This week sees the launch of a new national framework- Ambitions for Palliative and End of Life Care - which sets out clearly the actions that local health, social care and community leaders need to take to ensure the delivery of high quality end of life care.
Published by the National Palliative and End of Life Care Partnership, it builds on the Department of Health's 2008 Strategy for End of Life Care and has been shaped to reflect how much the delivery of healthcare has changed since then.
Following the introduction of the Health and Social Care Act 2012 there is now far greater decision-making at local level in the delivery of palliative and end of life care services.
At national level, there has been a heightened focus on failings in end of life care, following key reports published earlier this year such as the harrowing findings of an investigation by the Parliamentary and Health Services Ombudsman - Dying without dignity.
This highlighted many shocking cases of neglect and appalling care for dying people in a range of different care settings due to failures in care delivery staff competencies and care systems.
Everyone should have access to high quality care at the end of life, but too often that simply is not achieved. Making this type of care a bigger priority at local level is critical and so we greatly welcome and support both the aspirations and practical steps outlined in the new Ambitions framework.
Last year research by Hospice UK and National Council for Palliative Care (NCPC). showed that only around four in ten Health and Wellbeing Boards in England included the needs of dying people in their Joint Health and Wellbeing Strategies - their key strategies that shape health and social care services.
Whilst the challenges to improving end of life care are many, there are plenty of opportunities too, especially for organisations involved in the provision of end of life care to work together more closely.
Hospices have an excellent reputation for delivering high quality, compassionate care for dying people and their families, and as local leaders are well placed to help champion positive changes to end of life care provision in their communities.
Many hospices are actively involved in new and innovative initiatives to better co-ordinate end of life care in their local areas.
For example, SinglePoint is a service hosted by St Helena Hospice in Colchester which aims to offer improved coordination and continuity of care for patients identified to be in their last year of life.
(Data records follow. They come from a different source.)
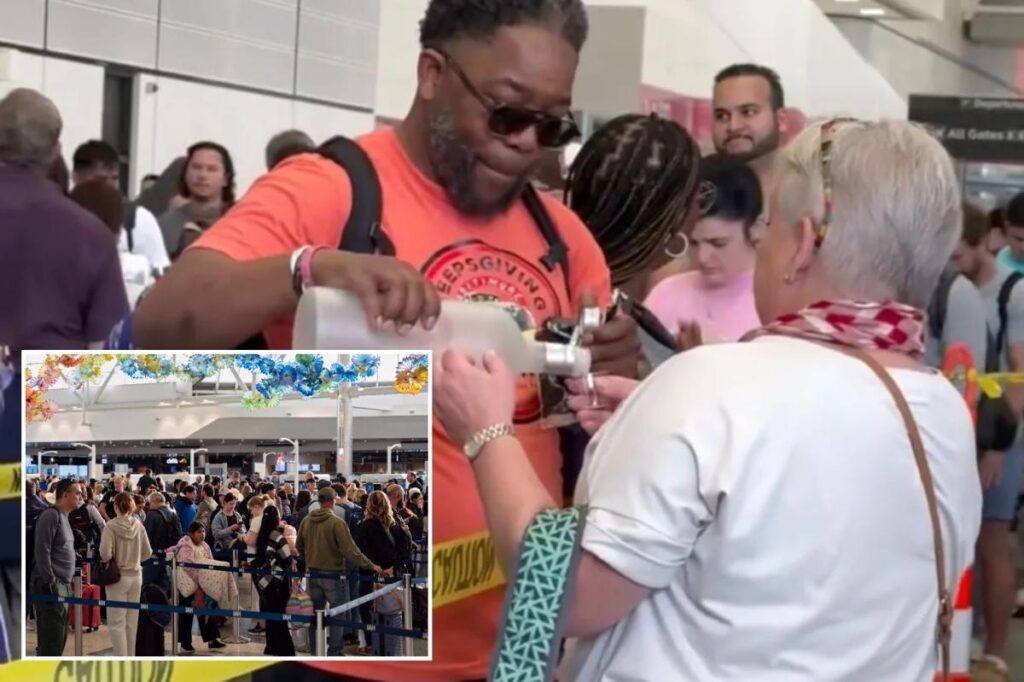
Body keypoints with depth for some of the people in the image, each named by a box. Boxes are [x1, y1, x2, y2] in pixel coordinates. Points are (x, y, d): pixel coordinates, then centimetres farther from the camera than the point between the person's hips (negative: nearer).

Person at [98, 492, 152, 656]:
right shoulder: (138, 525, -1)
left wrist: (113, 560, 2)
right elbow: (147, 552, 6)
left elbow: (105, 553, -19)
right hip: (136, 576, 4)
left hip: (118, 576, -4)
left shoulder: (111, 526, -14)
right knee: (132, 621, 13)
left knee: (117, 622, 2)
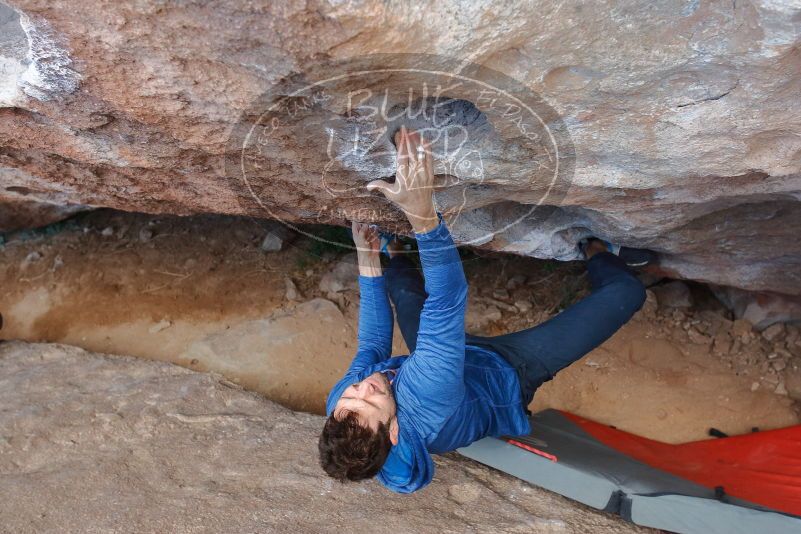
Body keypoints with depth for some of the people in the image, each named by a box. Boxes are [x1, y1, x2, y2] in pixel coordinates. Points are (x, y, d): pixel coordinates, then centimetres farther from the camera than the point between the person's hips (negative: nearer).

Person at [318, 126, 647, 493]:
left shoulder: (340, 408, -27)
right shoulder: (423, 402, -47)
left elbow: (372, 345, -11)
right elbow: (447, 301, -48)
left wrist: (368, 258, -11)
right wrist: (424, 215, -57)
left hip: (459, 358, 5)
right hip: (507, 375, -5)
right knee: (625, 291, -9)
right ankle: (593, 250, 26)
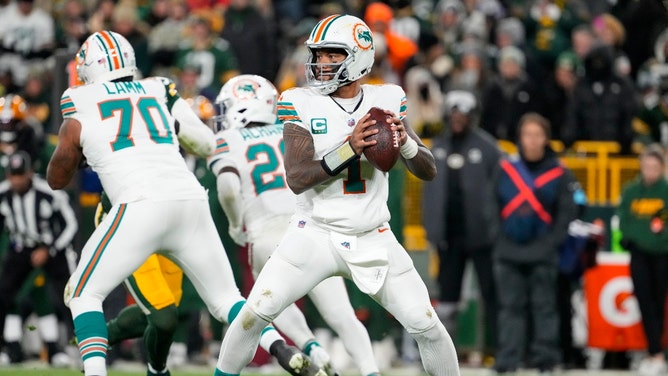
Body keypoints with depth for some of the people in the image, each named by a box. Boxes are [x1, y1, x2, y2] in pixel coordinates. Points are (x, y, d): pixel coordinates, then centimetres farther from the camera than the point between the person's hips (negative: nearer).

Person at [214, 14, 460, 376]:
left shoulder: (386, 101, 0)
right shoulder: (301, 103, -7)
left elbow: (428, 171, 1)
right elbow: (297, 178, -17)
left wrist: (405, 142, -21)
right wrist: (350, 149, -29)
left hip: (373, 240, 2)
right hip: (315, 234, -2)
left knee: (426, 326, -3)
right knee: (254, 315, -12)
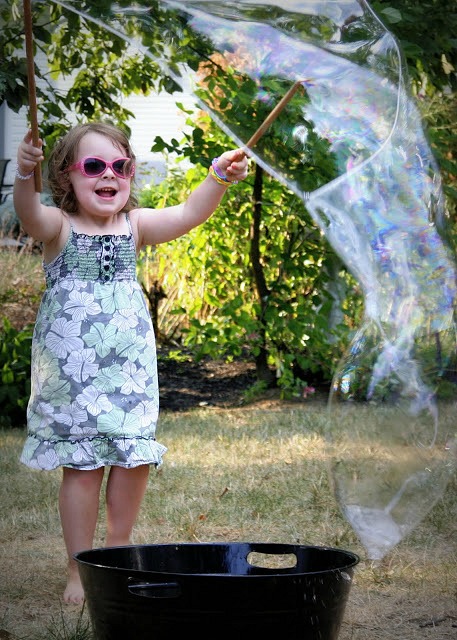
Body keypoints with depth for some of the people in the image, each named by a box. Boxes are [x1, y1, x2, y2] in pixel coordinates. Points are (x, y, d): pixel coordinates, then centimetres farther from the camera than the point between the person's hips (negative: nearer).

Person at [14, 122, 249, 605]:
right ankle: (79, 568, 9)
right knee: (83, 465, -3)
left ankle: (118, 549, 24)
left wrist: (219, 179, -25)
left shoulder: (134, 226, 5)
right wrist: (24, 175, -48)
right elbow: (29, 216, -27)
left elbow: (187, 215, -8)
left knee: (134, 458, 2)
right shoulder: (58, 227, -5)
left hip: (128, 366, 4)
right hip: (71, 368, -4)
It offers a 24/7 telephone advice line for terminally ill patients or their relatives to call to ask for help and support. As well as the new single telephone number, the service will also coordinate responsive out-of-hours nursing care for people in the community who are in the last three months of their life.
Hospices are also working with hospitals, care homes and other providers to promote best practice in end of life care and improve service provision.
Many hospices are already in partnership with their local hospital to provide alternative care solutions. For example, St Catherine's Hospice in Yorkshire was commissioned by its local Clinical Commissioning Group to open four "end-of-life" care beds. This has helped facilitate rapid discharge from its local hospital for patients in their last days of life, providing them with a more home-like environment than a hospital ward.
Hospice UK is committed to working with hospices to turn this new framework's ambitions into reality.
We hope these ambitions will provide fresh impetus for change and galvanise leaders of health and care services to take active steps to improve end of life care for all.